Badan Riset dan Inovasi Nasional (BRIN) sebagai lembaga riset dan inovasi mempunyai kapasitas untuk terus meningkatkan pemahaman fisis sumber dan proses terjadinya bencana tersebut. Hasil riset diharapkan bisa dimanfaatkan untuk mitigasi dan adaptasi menghadapi ancaman bencana.
Untuk itu, BRIN melalui Majelis Profesor Riset menggelar webinar Prof Talk bertema “Refleksi Akhir Tahun: Membaca Secara Ilmiah Kebencanaan 2021 di Indonesia,” pada Senin, 27 Desember 2021. Webinar ini menghadirkan sejumlah profesor riset BRIN di bidang kebencanaan.
Kepala BRIN, Laksana Tri Handoko mengatakan berbicara mengenai bencana akan melibatkan banyak spectrum riset kebencanaan seperti bagaimana memahami fenomena dan mekanisme terjadinya bencana. Karena itu, perlu pakar dan ilmu yang mumpuni untuk bisa memahami hal-hal terkait kebencanaan.
“Jika kita sudah bisa memahami kita perlu memitigasi. Tidak mungkin kita bisa melakukan mitigasi tanpa pemahaman atas fenomena bencana itu,” tutur Handoko.
Profesor Riset bidang Geologi Gempa dan Kebencanaan pada Organisasi Riset Ilmu Pengetahuan Kebumian – BRIN, Danny Hilman Natawidjaja mengungkapkan bahwa wilayah Indonesia berada di Cincin-Api Pacific dan pertemuan tiga Lempeng benua, gempa bumi dan letusan gunung api yang tidak bisa dihindari.
“Kadang gempa juga disertai tsunami. Kondisi itu harus dihadapi dengan ilmu pengetahuan yang mumpuni, serta sikap bijak, dan tindakan mitigasi yang cerdas,” tegasnya.
Profesor Riset bidang Teknologi dan Penginderaan Jauh Geomatika pada Organisasi Riset Penerbangan dan Antariksa – BRIN, Muhammad Rokhis Khomarudin mengatakan, citra satelit penginderaan jauh dapat memberikan gambaran kondisi bencana yang terjadi di Indonesia.
Rokhis menyebutkan ada beberapa hal yang perlu mendapatkan perhatian. Pertama, kejadian kebakaran lahan dan hutan di Indonesia terjadi pada musim kemarau dan semakin meningkat jika ada fenomena global El Nino. Kedua, bencana banjir dan longsor terutama disebabkan cuaca ekstrim.

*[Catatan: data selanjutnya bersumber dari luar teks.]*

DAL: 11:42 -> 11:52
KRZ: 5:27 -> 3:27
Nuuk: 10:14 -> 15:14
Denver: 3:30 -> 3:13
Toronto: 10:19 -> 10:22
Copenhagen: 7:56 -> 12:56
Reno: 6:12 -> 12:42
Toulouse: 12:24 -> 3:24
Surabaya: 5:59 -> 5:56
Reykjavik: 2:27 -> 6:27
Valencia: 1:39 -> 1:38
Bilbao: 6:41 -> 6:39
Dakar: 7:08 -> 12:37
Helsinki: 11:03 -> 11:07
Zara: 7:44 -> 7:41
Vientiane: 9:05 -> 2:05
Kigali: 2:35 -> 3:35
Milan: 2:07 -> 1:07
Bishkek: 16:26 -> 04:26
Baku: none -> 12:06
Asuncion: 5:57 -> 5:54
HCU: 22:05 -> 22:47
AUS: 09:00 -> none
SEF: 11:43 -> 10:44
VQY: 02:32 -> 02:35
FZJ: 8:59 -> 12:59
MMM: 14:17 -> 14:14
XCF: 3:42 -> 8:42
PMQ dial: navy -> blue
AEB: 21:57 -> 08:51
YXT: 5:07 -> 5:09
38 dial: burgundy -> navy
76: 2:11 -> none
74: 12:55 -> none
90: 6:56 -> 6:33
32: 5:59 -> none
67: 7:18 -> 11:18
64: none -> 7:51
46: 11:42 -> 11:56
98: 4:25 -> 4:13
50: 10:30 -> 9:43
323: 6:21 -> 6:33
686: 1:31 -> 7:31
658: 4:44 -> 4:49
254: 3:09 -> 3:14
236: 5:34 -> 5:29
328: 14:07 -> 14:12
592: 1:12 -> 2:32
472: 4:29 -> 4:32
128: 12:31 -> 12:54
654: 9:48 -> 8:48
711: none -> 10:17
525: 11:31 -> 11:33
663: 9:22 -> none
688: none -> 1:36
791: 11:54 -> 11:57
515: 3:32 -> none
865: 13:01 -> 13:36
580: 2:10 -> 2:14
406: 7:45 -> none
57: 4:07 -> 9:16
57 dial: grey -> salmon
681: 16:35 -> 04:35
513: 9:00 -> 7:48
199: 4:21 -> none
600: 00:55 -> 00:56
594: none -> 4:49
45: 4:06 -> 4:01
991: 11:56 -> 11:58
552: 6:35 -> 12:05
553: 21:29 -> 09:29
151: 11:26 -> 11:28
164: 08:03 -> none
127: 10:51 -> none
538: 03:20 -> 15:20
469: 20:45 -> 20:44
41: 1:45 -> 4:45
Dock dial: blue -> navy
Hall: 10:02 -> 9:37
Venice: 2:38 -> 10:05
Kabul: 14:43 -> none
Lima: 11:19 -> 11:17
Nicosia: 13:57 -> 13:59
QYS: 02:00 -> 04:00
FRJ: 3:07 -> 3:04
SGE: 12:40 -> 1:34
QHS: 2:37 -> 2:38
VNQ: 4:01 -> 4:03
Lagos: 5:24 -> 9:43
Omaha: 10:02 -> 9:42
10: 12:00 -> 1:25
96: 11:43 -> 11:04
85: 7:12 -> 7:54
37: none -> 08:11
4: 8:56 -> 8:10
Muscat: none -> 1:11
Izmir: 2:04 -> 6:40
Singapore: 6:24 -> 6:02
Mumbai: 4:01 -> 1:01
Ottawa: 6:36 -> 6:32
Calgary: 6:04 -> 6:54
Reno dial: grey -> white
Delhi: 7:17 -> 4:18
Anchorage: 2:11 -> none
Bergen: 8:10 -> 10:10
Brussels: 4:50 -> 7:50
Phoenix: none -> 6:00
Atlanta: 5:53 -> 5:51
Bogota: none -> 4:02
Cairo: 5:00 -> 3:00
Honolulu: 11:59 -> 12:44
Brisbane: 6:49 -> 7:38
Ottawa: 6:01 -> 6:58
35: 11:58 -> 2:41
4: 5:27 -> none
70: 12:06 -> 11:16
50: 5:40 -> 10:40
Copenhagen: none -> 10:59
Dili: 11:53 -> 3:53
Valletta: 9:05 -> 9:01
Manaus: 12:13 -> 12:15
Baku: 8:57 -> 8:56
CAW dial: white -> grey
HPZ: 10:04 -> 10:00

“Namun seringkali perubahan tutupan lahan bisa jadi pemicu bencana berkurangnya daya dukung lingkungan. Untuk mengantisipasi bencana hidrometeorologi diperlukan pemantauan berjenjang skala waktu musiman, bulanan, mingguan, harian, hingga realtime,” tambahnya.
Hal ketiga, penggunaan data satelit penginderaan jauh dapat menghitung secara cepat tingkat kerusakan akibat bencana untuk tindakan evaluasi dan rehabilitasi wilayah.
Webinar ini sebagai upaya membangkitkan kesadaran bersama akan pentingnya pemahaman kebencanaan di Indonesia. Webinar ini juga membahas proses fisis yang memicu berbagai bencana serta pemantauan sebelum, saat, dan sesudah bencana dari satelit untuk upaya mitigasi, adaptasi, evakuasi, dan rehabilitasi. (red)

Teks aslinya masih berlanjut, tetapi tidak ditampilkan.